— Study material —

┄┄┄┄┄┄

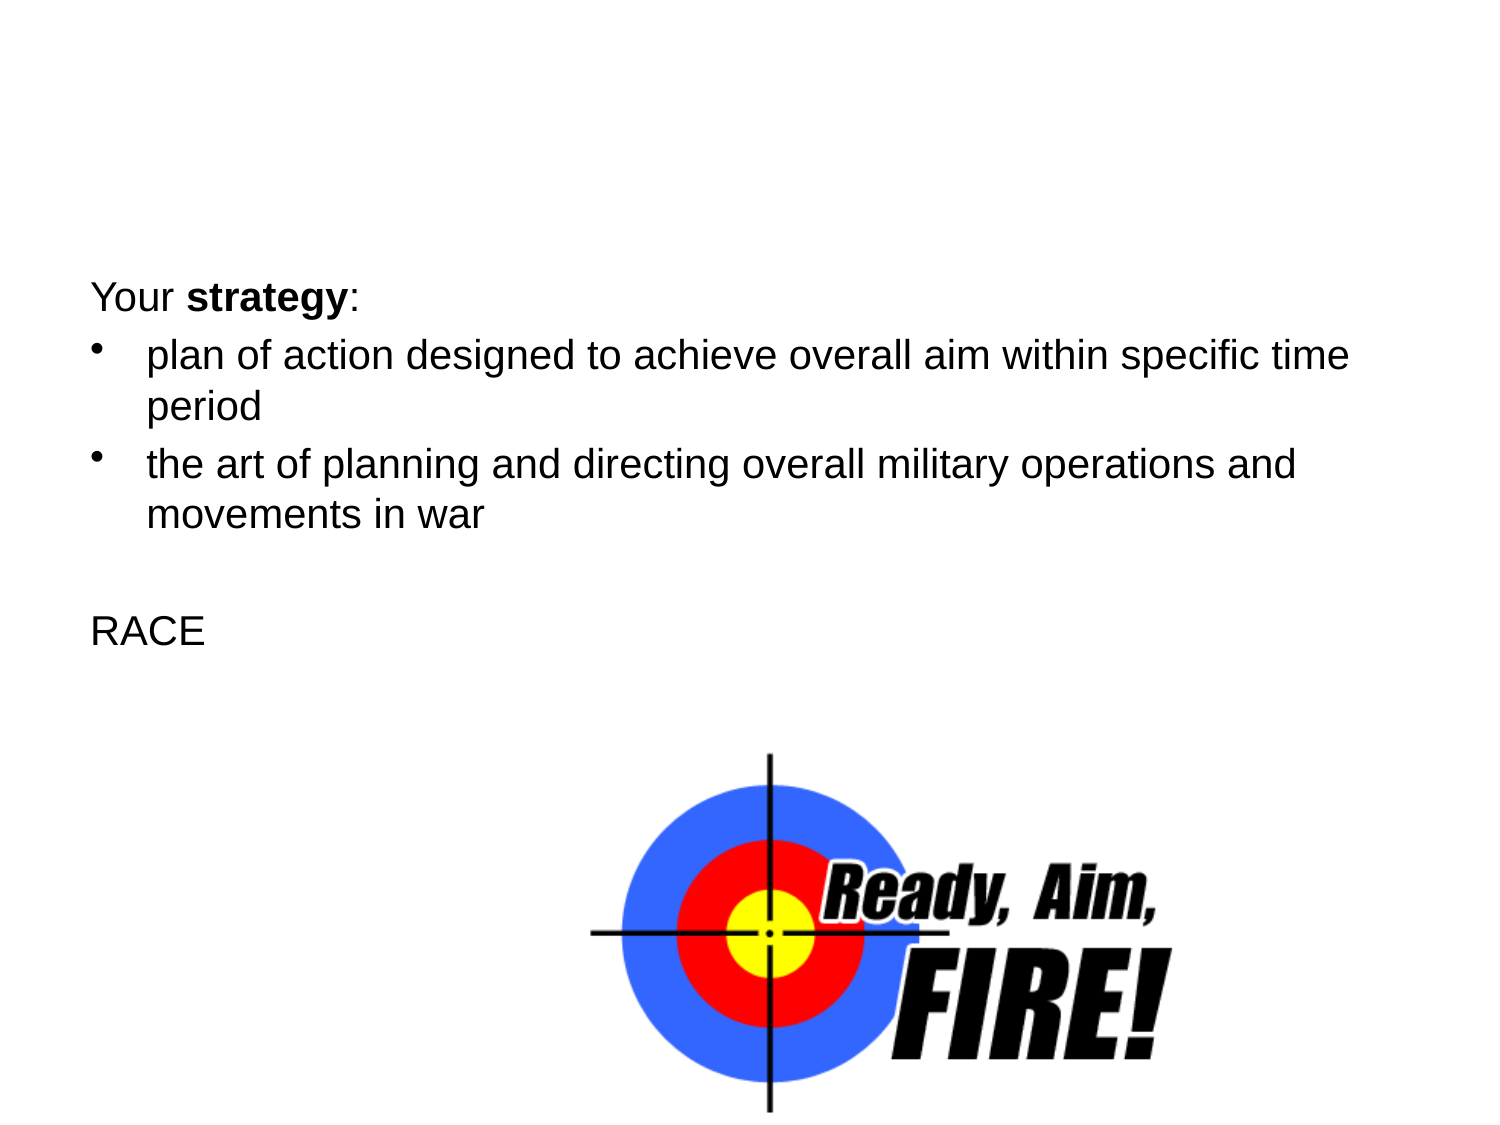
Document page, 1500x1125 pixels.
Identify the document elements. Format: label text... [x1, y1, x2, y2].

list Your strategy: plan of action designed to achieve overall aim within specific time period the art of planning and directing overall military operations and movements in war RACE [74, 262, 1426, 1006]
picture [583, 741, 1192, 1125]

┄┄┄┄┄┄

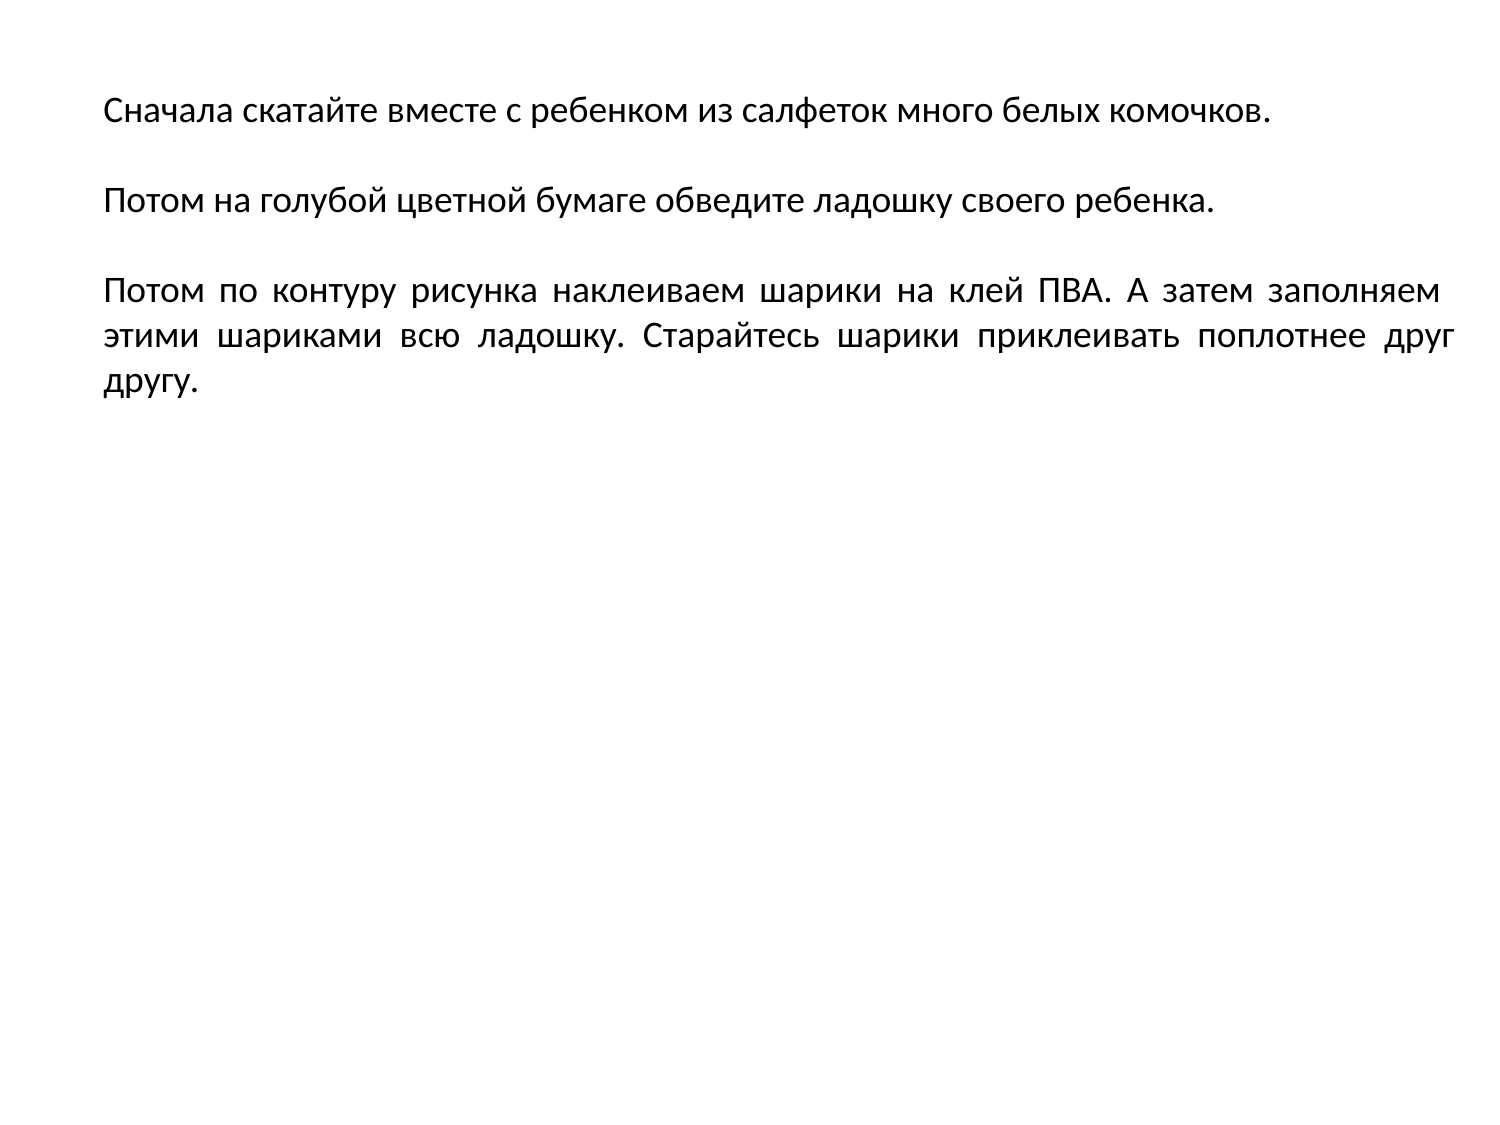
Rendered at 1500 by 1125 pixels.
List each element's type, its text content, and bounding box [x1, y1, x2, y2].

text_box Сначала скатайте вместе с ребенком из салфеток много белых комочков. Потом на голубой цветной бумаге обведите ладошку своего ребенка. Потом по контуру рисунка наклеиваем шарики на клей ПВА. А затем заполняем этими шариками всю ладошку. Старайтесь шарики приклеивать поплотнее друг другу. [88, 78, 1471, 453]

┄┄┄┄┄┄

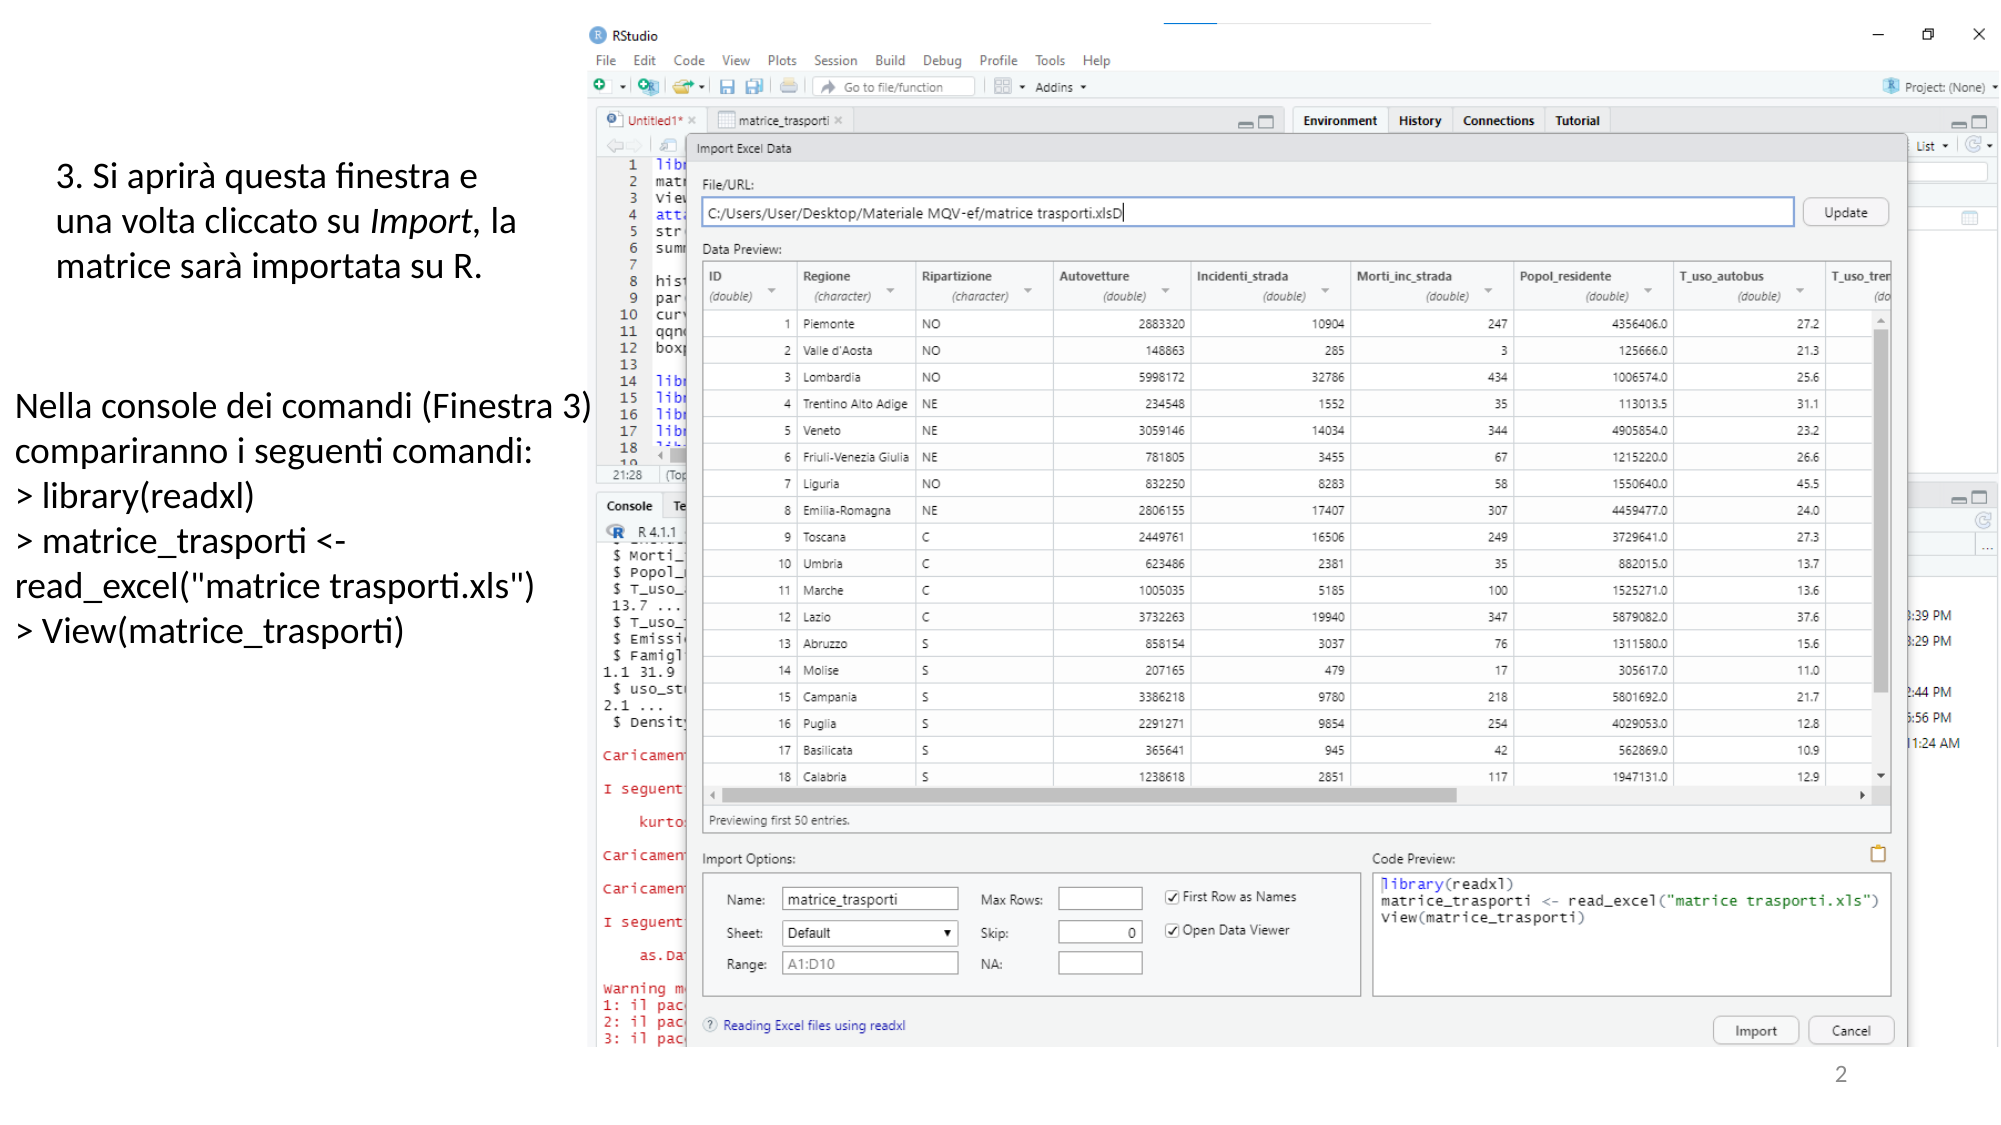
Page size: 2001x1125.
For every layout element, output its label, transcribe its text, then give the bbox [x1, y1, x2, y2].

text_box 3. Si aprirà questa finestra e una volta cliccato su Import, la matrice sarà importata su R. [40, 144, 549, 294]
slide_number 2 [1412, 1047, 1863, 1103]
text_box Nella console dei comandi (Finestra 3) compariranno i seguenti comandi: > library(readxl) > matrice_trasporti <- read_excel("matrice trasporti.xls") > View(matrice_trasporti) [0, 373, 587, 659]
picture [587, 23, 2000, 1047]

┄┄┄┄┄┄

— Work to complete —
Scan the records for the string "pixels". Copy each line in which it appears.

— Exercise answer —
Document page, 1500x1125 pixels.
Rendered at 1500 by 1125 pixels.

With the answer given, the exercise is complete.